Excerpt:
----
I love the roof of this coffee shop. In Sanbon, there were a lot of coffee shops, but they were mostly very tiny stores rectangular in shape with this small-places-atmosphere that I liked. The main difference with Sanbon, appart from the fact that there is LITERALLY one coffee shop beside the other, beside the other, beside the other....., is the size of the places. They usually occupy a pretty big space and I noticed that a lot of them even have a half/second floor with low tables where you crawl-in and sit after taking off your shoes. I'll update about other coffee shops soon if I take the time. I tend to be lazy. 

The place had a terrasse with parasols (so when it gets slightly cooler I'll probably have my coffee outside when I go back) and a very high ceiling with wooden planks spread out on it to give the room a warmer feel. 

The only thing I could really do without was the fact that 99% of the people that got there after me (the 1% being me) were families with noisy kids that did not really make me feel at peace to write my blog or my letters as was my original plan. Well that's the thing about Dongtan, all the people that ended up living here are families with kids and the dad working for Samsung.







Like a lot of Korean cafés, the toilets are in the same building but you need to get outside to get to them. Which is both inconvenient in the winter because it's cold and in the summer because it's hot. Outside toilets, because they are usually shared, are also a bit less clean than their in-the-cafe counterparts. Nevertheless, the toilets in The Green Bean were not so bad. Had me walk past a handsome man writing on his notebook on the terrasse.
----
Data for the task:
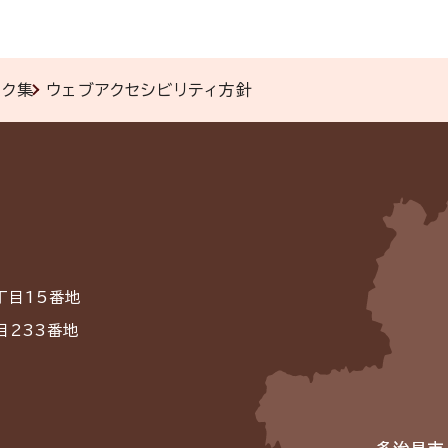
ンク集
ウェブアクセシビリティ方針
丁目15番地
目233番地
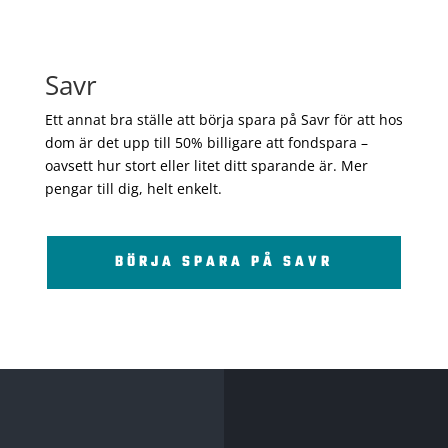
Savr
Ett annat bra ställe att börja spara på Savr för att hos
dom är det upp till 50% billigare att fondspara –
oavsett hur stort eller litet ditt sparande är. Mer
pengar till dig, helt enkelt.
BÖRJA SPARA PÅ SAVR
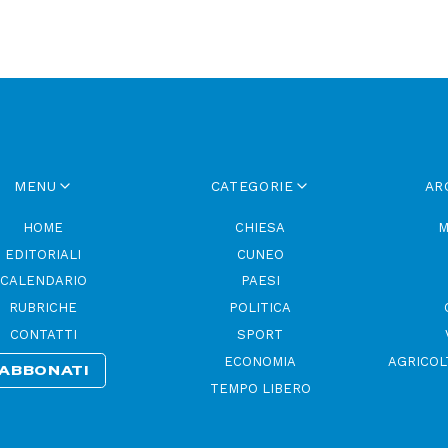
MENU
CATEGORIE
AR
HOME
CHIESA
M
EDITORIALI
CUNEO
CALENDARIO
PAESI
RUBRICHE
POLITICA
CONTATTI
SPORT
ECONOMIA
AGRICOL
ABBONATI
TEMPO LIBERO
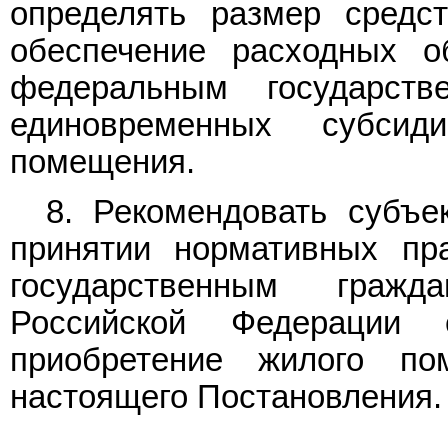
определять размер средс
обеспечение расходных о
федеральным государст
единовременных субси
помещения.
8. Рекомендовать субъе
принятии нормативных пр
государственным граж
Российской Федерации 
приобретение жилого по
настоящего Постановления.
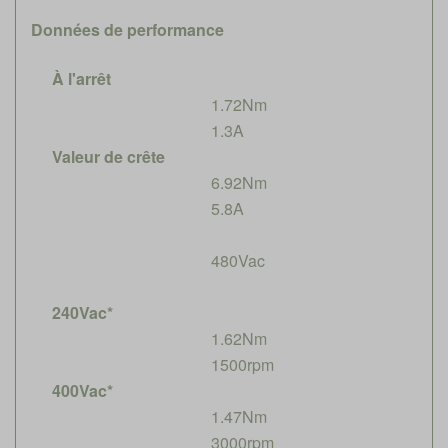
Données de performance
À l'arrêt
1.72Nm
1.3A
Valeur de crête
6.92Nm
5.8A
480Vac
240Vac*
1.62Nm
1500rpm
400Vac*
1.47Nm
3000rpm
----
Exercises to complete:
1) Condense the paragraph of the coffee shop post that begins "Like a lot of Korean cafés" into a bulleted list that keeps its main facts.
2) Echo every line of text read from the pictures in the entries, leaving out the picture markers.
The entries and the coffee shop post are unrelated to each other.

Answers in order:
1)
- As in many Korean cafés, the toilets are in the same building but can only be reached by going outside.
- This is inconvenient in winter because of the cold and in summer because of the heat.
- Outside toilets are usually shared and tend to be a bit less clean than those inside cafés.
- The toilets at The Green Bean were not so bad.
- Going to them meant walking past a handsome man writing on his notebook on the terrace.

2)
ンク集
ウェブアクセシビリティ方針
丁目15番地
目233番地
Savr
Ett annat bra ställe att börja spara på Savr för att hos
dom är det upp till 50% billigare att fondspara –
oavsett hur stort eller litet ditt sparande är. Mer
pengar till dig, helt enkelt.
BÖRJA SPARA PÅ SAVR
MENU
CATEGORIE
AR
HOME
CHIESA
M
EDITORIALI
CUNEO
CALENDARIO
PAESI
RUBRICHE
POLITICA
CONTATTI
SPORT
ECONOMIA
AGRICOL
ABBONATI
TEMPO LIBERO
определять размер средс
обеспечение расходных о
федеральным государст
единовременных субси
помещения.
8. Рекомендовать субъе
принятии нормативных пр
государственным граж
Российской Федерации 
приобретение жилого по
настоящего Постановления.
Données de performance
À l'arrêt
1.72Nm
1.3A
Valeur de crête
6.92Nm
5.8A
480Vac
240Vac*
1.62Nm
1500rpm
400Vac*
1.47Nm
3000rpm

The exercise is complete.